3. At a January 19 meeting called at his request, the SCST official, a regular and long-standing Embassy contact, commented that work on the reported draft protocol to the ABM Treaty (reftel) was proceeding smoothly and should be completed “soon.” He claimed as before to be unaware of any more specific matters of its substance than last time, when in fact work on the draft protocol was likely to be completed, or how Moscow would choose to present its purported new proposal to Washington.

Vorontsov Appointment

4. The SCST official volunteered that Moscow intended the appointment of Yuliy Vorontsov to head the Soviet NST delegation to be seen as a significant demonstration of the Kremlin’s desire to reach a mutually beneficial arms control agreement with the U.S. Vorontsov’s appointment was neither routine nor coincidental. Gorbachev had been personally dissatisfied with progress at the last NST round and with the Soviet delegation’s work. He wanted a new approach, fresh views, more vigor and a genuine effort to cut through the red tape to get things moving. That is why he personally chose Vorontsov. To emphasize this point, the SCST official claimed that, immediately prior to his departure for Geneva, Vorontsov met for “two hours” with Gorbachev, Shevardnadze and Dobrynin to discuss Soviet strategy for the upcoming round of talks. Furthermore, Vorontsov would have immediate access to the same group, and in particular to Gorbachev whenever necessary.

Other Bilateral Items

5. The SCST official commented that Dobrynin had been very pleased with his recent meeting with Ambassador Hartman and considered it to have been useful. For that reason, Dobrynin reportedly intended to keep such a channel open and would welcome meetings with Ambassador Matlock once he arrived. The Soviets welcomed Matlock’s appointment in view of his knowledge both of the White House and the Soviet Union. The Soviet official added that Gorbachev himself would probably receive Matlock following his arrival if he were carrying a personal message from President Reagan—even on an insignificant bilateral matter.

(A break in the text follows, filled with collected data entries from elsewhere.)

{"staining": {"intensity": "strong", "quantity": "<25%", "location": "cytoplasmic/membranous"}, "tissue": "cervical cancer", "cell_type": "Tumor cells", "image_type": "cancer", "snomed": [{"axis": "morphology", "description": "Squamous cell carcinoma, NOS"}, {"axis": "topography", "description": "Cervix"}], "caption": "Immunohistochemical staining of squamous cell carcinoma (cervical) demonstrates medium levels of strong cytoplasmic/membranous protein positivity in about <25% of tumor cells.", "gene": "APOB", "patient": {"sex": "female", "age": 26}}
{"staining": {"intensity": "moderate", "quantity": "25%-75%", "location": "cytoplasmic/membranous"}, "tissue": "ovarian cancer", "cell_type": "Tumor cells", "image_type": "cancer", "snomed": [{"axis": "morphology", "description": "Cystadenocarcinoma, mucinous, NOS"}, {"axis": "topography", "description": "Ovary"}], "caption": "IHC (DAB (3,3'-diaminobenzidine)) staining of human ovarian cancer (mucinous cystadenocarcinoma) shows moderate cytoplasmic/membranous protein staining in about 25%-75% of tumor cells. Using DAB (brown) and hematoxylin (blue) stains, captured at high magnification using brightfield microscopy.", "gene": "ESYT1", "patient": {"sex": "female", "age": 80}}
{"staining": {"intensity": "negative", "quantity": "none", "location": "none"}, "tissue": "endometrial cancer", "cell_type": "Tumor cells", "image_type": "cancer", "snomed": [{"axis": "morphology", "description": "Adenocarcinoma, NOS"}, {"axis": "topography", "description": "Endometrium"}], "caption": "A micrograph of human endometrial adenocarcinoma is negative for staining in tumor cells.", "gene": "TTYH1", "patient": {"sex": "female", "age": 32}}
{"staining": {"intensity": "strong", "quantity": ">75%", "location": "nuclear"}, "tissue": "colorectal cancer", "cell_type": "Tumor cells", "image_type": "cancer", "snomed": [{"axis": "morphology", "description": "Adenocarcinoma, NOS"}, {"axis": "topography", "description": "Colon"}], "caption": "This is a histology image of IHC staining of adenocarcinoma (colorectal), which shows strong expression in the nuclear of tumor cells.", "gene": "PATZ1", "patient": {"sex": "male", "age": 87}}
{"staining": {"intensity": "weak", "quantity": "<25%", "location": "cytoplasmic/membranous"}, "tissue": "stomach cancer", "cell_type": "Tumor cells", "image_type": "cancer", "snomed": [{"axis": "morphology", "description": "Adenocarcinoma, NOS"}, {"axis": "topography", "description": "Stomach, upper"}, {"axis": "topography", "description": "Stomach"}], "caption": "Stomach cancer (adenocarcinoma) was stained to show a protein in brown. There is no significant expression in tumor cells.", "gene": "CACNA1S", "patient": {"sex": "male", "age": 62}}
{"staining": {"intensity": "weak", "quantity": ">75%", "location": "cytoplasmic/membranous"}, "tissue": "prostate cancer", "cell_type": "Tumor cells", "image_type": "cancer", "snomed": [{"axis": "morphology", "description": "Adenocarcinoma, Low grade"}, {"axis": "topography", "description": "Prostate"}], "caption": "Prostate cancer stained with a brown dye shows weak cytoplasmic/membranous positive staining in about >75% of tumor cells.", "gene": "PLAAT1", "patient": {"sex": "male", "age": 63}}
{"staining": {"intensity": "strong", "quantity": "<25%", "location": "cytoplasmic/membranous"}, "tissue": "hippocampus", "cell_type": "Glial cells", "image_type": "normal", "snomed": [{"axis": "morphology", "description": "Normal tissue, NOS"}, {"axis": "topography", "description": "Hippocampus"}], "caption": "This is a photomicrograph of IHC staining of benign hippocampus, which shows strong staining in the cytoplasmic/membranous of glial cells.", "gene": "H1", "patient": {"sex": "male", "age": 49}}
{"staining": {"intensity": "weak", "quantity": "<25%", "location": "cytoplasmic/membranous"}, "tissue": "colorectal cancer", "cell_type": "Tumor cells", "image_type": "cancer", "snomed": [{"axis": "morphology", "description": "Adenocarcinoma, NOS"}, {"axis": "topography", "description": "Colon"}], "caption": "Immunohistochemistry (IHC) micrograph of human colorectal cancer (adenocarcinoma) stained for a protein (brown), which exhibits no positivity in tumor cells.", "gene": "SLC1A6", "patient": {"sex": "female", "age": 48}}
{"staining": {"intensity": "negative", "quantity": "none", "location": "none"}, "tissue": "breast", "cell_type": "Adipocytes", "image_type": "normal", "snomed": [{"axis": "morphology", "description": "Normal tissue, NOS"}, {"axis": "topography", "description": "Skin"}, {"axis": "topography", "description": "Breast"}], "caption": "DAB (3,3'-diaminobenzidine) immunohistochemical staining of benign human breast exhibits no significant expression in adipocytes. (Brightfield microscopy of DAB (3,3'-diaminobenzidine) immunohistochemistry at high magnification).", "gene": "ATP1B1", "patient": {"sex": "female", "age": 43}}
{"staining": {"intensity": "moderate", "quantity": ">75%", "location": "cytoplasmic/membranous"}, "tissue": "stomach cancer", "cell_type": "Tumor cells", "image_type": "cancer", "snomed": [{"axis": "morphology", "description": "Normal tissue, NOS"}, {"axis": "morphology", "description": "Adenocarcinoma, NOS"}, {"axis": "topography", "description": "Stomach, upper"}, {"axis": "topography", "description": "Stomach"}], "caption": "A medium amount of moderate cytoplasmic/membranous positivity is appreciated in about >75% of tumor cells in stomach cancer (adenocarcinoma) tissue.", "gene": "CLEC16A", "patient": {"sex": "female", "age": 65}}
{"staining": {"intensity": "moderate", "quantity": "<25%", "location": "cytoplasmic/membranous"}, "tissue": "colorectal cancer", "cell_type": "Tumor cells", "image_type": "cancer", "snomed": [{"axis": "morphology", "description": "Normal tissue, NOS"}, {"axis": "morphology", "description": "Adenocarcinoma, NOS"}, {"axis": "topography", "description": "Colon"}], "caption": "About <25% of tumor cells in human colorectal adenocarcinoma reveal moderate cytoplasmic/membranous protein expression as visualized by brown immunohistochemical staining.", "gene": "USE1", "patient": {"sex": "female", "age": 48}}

  1. Source: Reagan Library, Ermarth Files, Arms Control. Secret; Priority; Nodis.
  2. In telegram 21664 from Moscow, December 31, 1986, the Embassy reported that a Soviet official indicated that the Soviets were preparing a draft protocol to the ABM Treaty on nuclear testing. (Department of State, Central Foreign Policy File, [no film number])
  3. On January 30 President Reagan nominated Jack F. Matlock Ambassador to the Soviet Union.